October 15, 2009

RALEIGH — North Carolina’s continuing struggles with unemployment paint a poor picture of the state’s strategy for attracting new jobs — especially the policy of awarding targeted tax breaks to favored companies. That’s the assessment of the John Locke Foundation’s chief budget analyst.

Click here to view and here to listen to Joseph Coletti discussing North Carolina’s latest unemployment data.

“Once again, North Carolina earns the dubious distinction of owning one of the nation’s worst unemployment rates,” said Joseph Coletti, JLF Fiscal Policy Analyst. “And the new numbers we’re seeing today do not include the 900 people losing their jobs because Dell is closing its plant in Winston-Salem. State leaders chased those Dell jobs just a few years ago with promises of as much as $280 million in targeted tax breaks.”

The N.C. Employment Security Commission’s latest report lists the state’s unemployment rate at 10.8 percent for September. That rate is unchanged from August. The state has had double-digit unemployment for eight months. The state’s unemployment rate peaked at 11.1 percent in May, according to the ESC.

“In tight economic times, Gov. Beverly Perdue and her business recruiters are likely to scramble for more opportunities to give tax breaks away to companies that promise new jobs,” Coletti said. “These jobs won’t even have to be high-paying jobs. One company recently qualified for state and local incentives for parachute manufacturing in Person County, even though the wages tied to the new jobs would be 25 percent lower than the county average.”

“Chasing more companies with targeted tax breaks is doubling down on a bad bet,” Coletti added. “Instead of throwing good money after bad, the governor and state lawmakers should look at how poorly their system of targeted tax breaks has worked for North Carolina.”

A job-growth strategy based on the incentive of targeted tax breaks ignores some basic problems, Coletti said. “People who push these tax breaks seem to think the best way to boost the economy is for an elected official or government bureaucrat to choose existing companies that are likely to succeed,” he said. “We see how well that strategy worked in the case of Dell. We also should see that an economic development policy relying on political decisions is open to favoritism and abuse.”

North Carolina would benefit from a simpler strategy that treats all companies fairly, Coletti said. “If lawmakers want to offer a true incentive — not just a targeted tax break — they would lower tax rates for all businesses, reduce regulatory burdens, and stop setting rules that create economic winners and losers.”

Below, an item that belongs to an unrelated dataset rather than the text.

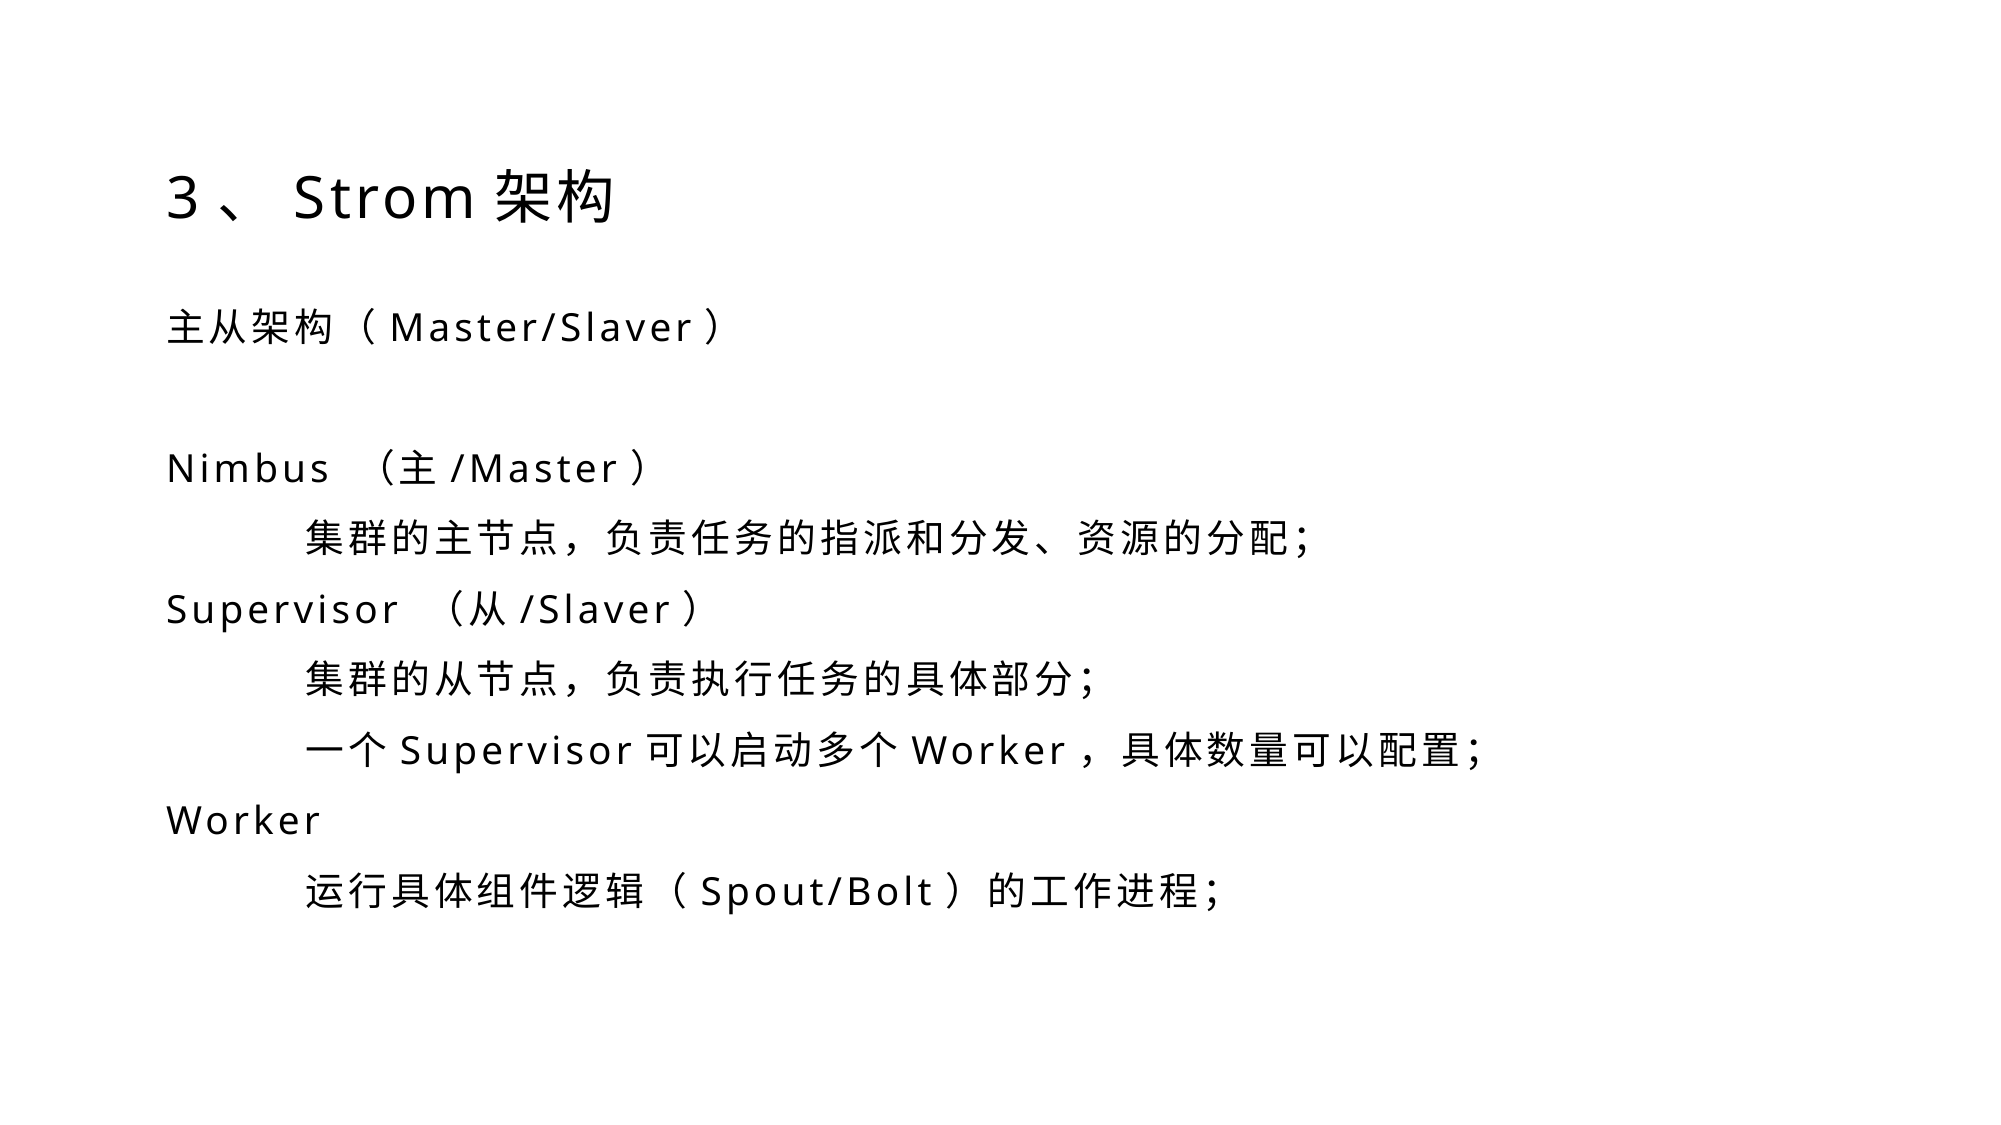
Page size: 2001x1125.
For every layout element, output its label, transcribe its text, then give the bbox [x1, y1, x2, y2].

subtitle 3、Strom架构 [151, 145, 1759, 237]
text_box 主从架构（Master/Slaver） Nimbus （主/Master） 集群的主节点，负责任务的指派和分发、资源的分配； Supervisor （从/Slaver） 集群的从节点，负责执行任务的具体部分； 一个Supervisor可以启动多个Worker，具体数量可以配置； Worker 运行具体组件逻辑（Spout/Bolt）的工作进程； [151, 290, 1940, 1065]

Seasonally adjusted employment increased by almost 9,700 workers to a total of 4.04 million, according to the ESC. Unemployment also increased by 2,800 workers in the past month, with more than 491,000 workers now listed as unemployed. Unemployment has increased by more than 182,000 people in the past year. The state rate in September 2008 was 6.8 percent.

Those numbers have yet to convince state leaders that their current policies are off track, Coletti said.

“Gov. Perdue told North Carolina reporters this week that her visit to Asia is a ‘major economic development trip’ and that ‘it’s important to the future of North Carolina,'” Coletti said. “Unfortunately, she’s not going to Japan and China to talk about lowering state tax rates and reducing regulatory burdens. If anything concrete comes out of this trip, it’s likely to be some sort of tax break targeted toward specific Asian companies that our state government officials are choosing to succeed.”

The message is clear for other business owners and entrepreneurs in North Carolina, Coletti said. “Those business owners will continue to face one of the largest tax burdens in the Southeast,” he said. “Plus they’ll have to pay the price for the government’s decisions to use tax breaks to lure selected companies to the state. That’s the wrong message for our government to send as it seeks the recipe for economic growth.”